# Instrument Classifier

This notebook demonstrates a PyTorch project for multi-label musical instrument recognition from audio clips. It allows you to run the entire pipeline in Google Colab without any special modifications to the codebase.

## Setup

First, let's clone the repository and install the required dependencies.


In [2]:
# Check if running in Colab
import sys
IN_COLAB = 'google.colab' in sys.modules

if IN_COLAB:
    # Clone the repository
    !git clone https://github.com/your-username/instrument-classifier.git
    %cd instrument-classifier

    # Install dependencies
    !pip install -r requirements.txt


## Import Libraries

Let's import the necessary libraries for our project.


In [3]:
import os
import torch
import librosa
import numpy as np
import matplotlib.pyplot as plt
import yaml
import pathlib
import zipfile
import urllib.request
import hashlib
import sys
import time
from torch.utils.data import DataLoader, Dataset
from tqdm.notebook import tqdm


## Configuration

Let's define the configuration for our project.


In [4]:
# Create configs directory if it doesn't exist
os.makedirs('configs', exist_ok=True)

# Default configuration
default_config = """
# Common hyper‑parameters
sample_rate: 22050
n_mels: 64
hop_length: 512
batch_size: 32
num_epochs: 50
learning_rate: 3e-4
num_workers: 4
"""

# ResNet configuration
resnet_config = """
# ResNet‑34 override
model_name: resnet34
learning_rate: 1e-4
batch_size: 16
"""

# Write configurations to files
with open('configs/default.yaml', 'w') as f:
    f.write(default_config)

with open('configs/model_resnet.yaml', 'w') as f:
    f.write(resnet_config)

# Load configuration
cfg = yaml.safe_load(default_config)
resnet_cfg = {**cfg, **yaml.safe_load(resnet_config)}

# Display configuration
print("Default configuration:")
for key, value in cfg.items():
    print(f"  {key}: {value}")

print("\nResNet configuration:")
for key, value in resnet_cfg.items():
    print(f"  {key}: {value}")


Default configuration:
  sample_rate: 22050
  n_mels: 64
  hop_length: 512
  batch_size: 32
  num_epochs: 50
  learning_rate: 3e-4
  num_workers: 4

ResNet configuration:
  sample_rate: 22050
  n_mels: 64
  hop_length: 512
  batch_size: 16
  num_epochs: 50
  learning_rate: 1e-4
  num_workers: 4
  model_name: resnet34


## Download and Extract Data

Let's download and extract the IRMAS dataset.


In [5]:

#!/usr/bin/env python3
"""Download the IRMAS dataset (≈2 GB) and extract it.

Example:
    python data/download_irmas.py --out_dir data/raw
"""
import argparse, hashlib, os, sys, pathlib
import urllib.request
import zipfile

IRMAS_URL = "https://zenodo.org/record/1290750/files/IRMAS-TrainingData.zip?download=1"
MD5       = "4fd9f5ed5a18d8e2687e6360b5f60afe"  # expected archive checksum

def md5(fname, chunk=2**20):
    m = hashlib.md5()
    with open(fname, 'rb') as fh:
        while True:
            data = fh.read(chunk)
            if not data: break
            m.update(data)
    return m.hexdigest()

def main(out_dir: str):
    out_dir = pathlib.Path(out_dir)
    out_dir.mkdir(parents=True, exist_ok=True)
    archive_path = out_dir / "IRMAS.zip"

    if not archive_path.exists():
        print("Downloading IRMAS ...")
        try:
            urllib.request.urlretrieve(IRMAS_URL, archive_path)
        except Exception as e:
            print(f"Download failed: {e}", file=sys.stderr)
            sys.exit(1)
    else:
        print("Archive already exists, skipping download")

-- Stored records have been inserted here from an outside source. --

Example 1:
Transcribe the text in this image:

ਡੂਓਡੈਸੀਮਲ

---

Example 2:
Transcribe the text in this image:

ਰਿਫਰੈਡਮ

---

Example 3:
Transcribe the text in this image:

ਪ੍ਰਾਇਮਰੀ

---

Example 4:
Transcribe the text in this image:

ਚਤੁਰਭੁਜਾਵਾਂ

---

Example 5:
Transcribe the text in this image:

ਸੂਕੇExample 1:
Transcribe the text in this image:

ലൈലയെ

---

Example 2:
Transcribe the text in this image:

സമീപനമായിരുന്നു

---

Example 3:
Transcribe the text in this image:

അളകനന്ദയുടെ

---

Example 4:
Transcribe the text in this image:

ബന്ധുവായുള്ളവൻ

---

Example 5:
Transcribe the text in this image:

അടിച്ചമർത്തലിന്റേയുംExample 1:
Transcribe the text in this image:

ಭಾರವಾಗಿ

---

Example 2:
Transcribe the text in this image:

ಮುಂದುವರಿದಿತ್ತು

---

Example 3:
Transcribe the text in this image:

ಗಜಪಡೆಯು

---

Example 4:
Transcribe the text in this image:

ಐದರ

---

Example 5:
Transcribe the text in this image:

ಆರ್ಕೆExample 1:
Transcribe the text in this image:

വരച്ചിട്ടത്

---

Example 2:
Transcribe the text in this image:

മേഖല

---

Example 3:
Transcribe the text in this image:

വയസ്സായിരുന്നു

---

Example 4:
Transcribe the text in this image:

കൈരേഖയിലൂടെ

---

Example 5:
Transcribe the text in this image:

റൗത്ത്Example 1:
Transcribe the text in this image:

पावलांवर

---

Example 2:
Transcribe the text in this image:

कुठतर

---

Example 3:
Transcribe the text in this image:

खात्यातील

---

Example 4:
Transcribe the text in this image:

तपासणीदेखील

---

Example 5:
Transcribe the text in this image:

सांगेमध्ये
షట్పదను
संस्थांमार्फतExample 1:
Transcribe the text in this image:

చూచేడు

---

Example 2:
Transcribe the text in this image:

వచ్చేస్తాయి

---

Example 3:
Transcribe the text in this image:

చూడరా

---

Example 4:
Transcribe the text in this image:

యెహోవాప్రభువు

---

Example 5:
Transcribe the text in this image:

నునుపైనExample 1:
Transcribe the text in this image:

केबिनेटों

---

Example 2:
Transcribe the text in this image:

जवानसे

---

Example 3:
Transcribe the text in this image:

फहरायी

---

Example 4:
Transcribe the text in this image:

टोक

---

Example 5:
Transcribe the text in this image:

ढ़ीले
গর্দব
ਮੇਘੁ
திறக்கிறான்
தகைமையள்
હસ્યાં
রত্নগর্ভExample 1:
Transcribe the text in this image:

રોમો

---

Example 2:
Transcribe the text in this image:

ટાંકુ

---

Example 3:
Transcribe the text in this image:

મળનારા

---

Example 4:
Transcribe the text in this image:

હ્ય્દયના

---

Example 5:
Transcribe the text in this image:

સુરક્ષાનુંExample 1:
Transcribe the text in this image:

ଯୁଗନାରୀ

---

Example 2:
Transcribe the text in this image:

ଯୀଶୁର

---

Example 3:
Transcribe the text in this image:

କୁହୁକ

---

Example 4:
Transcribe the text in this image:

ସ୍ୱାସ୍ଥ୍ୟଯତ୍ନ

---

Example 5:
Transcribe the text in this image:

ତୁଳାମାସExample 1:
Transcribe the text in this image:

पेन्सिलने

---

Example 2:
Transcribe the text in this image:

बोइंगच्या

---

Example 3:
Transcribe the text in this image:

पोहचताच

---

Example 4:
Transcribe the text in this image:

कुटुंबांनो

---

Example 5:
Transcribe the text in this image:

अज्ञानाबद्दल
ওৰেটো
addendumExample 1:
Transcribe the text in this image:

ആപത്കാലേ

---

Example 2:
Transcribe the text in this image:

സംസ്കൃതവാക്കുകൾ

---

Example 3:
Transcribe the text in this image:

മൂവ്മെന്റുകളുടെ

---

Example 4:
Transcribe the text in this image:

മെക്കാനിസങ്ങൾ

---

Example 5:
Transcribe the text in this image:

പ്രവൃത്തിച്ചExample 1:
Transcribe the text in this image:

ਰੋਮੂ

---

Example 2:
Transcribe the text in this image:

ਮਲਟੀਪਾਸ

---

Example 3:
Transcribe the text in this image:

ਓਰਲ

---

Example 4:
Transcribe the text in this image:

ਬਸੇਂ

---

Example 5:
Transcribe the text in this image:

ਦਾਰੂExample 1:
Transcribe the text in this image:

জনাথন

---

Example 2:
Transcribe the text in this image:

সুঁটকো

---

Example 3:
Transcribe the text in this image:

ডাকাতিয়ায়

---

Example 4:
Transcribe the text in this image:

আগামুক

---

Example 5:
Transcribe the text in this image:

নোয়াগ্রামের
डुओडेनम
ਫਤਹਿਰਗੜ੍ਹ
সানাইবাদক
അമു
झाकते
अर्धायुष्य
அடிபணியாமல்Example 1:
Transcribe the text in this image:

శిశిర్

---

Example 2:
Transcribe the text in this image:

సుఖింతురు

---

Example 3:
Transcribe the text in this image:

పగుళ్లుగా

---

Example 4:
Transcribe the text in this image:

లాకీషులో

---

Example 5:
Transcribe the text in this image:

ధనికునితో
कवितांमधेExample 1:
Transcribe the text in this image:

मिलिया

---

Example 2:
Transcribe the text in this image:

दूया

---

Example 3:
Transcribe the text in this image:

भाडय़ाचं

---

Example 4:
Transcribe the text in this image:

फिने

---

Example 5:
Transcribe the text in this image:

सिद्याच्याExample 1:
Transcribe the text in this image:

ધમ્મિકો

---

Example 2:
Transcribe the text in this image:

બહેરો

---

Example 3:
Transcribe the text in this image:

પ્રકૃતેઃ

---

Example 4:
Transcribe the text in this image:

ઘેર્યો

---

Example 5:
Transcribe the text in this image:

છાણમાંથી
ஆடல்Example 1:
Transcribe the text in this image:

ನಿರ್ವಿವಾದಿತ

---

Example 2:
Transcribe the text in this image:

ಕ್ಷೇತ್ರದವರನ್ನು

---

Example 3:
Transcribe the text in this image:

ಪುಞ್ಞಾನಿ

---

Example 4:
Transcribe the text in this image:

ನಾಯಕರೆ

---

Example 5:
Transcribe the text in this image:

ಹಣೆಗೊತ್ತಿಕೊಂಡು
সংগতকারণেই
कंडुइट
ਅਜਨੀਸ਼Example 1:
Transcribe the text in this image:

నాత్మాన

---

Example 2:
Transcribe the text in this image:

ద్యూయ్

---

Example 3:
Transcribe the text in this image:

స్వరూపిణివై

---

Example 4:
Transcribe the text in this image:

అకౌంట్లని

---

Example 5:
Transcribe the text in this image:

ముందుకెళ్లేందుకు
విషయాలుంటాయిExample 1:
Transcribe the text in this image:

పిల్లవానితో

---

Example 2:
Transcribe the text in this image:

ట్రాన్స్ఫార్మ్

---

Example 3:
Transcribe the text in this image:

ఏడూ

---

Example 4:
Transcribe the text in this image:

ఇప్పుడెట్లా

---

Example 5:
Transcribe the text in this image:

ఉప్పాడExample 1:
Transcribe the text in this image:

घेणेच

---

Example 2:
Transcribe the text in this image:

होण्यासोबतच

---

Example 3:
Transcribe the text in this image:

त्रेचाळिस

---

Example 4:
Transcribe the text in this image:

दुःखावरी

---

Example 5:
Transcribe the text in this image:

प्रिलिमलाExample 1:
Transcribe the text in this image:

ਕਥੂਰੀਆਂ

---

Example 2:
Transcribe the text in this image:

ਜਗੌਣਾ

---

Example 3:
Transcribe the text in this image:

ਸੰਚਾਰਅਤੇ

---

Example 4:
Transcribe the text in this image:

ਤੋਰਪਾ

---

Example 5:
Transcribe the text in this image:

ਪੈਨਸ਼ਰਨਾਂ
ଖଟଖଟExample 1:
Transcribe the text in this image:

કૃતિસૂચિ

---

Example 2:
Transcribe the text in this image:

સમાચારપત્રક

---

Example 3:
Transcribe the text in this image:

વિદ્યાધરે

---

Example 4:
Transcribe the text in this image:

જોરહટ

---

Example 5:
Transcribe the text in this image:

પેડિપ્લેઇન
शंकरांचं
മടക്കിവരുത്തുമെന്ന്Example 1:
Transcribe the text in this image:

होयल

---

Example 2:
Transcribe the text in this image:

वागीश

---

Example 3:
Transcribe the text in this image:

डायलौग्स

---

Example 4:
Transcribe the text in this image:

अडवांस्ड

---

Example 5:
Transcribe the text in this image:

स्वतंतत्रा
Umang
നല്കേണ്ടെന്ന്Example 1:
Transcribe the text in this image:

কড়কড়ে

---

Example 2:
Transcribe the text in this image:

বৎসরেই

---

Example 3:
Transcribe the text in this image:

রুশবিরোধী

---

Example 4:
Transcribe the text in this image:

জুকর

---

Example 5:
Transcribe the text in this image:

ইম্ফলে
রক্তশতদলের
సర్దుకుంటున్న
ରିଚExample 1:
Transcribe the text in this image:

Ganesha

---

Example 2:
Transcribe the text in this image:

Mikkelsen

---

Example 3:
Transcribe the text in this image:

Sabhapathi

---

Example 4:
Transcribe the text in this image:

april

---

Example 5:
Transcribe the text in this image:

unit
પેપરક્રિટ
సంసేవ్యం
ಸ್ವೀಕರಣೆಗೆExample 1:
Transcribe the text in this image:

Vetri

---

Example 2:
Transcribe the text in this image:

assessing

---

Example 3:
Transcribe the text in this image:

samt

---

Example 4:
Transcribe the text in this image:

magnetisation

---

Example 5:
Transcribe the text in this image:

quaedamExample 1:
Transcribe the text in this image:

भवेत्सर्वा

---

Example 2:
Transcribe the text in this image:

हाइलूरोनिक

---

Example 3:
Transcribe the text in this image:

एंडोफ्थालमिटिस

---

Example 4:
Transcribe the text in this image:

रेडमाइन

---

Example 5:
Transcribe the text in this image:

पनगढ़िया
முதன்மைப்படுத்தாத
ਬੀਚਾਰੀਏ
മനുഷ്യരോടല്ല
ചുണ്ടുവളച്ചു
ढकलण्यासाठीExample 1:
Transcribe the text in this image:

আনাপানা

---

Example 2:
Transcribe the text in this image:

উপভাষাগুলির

    print("Verifying checksum ...")
    if md5(archive_path) != MD5:
        print("Checksum mismatch! The downloaded file may be corrupted.", file=sys.stderr)
        print("Try deleting the file and running the script again.", file=sys.stderr)
        sys.exit(1)

    print("Extracting ...")
    try:
        with zipfile.ZipFile(archive_path) as zf:
            zf.extractall(out_dir)
        print("Done. Data at", out_dir)
    except zipfile.BadZipFile:
        print("Extraction failed: The file is not a valid zip archive.", file=sys.stderr)
        sys.exit(1)
    except Exception as e:
        print(f"Extraction failed: {e}", file=sys.stderr)
        sys.exit(1)

if __name__ == "__main__":
    p = argparse.ArgumentParser()
    p.add_argument("--out_dir", default="data/raw", help="Destination directory")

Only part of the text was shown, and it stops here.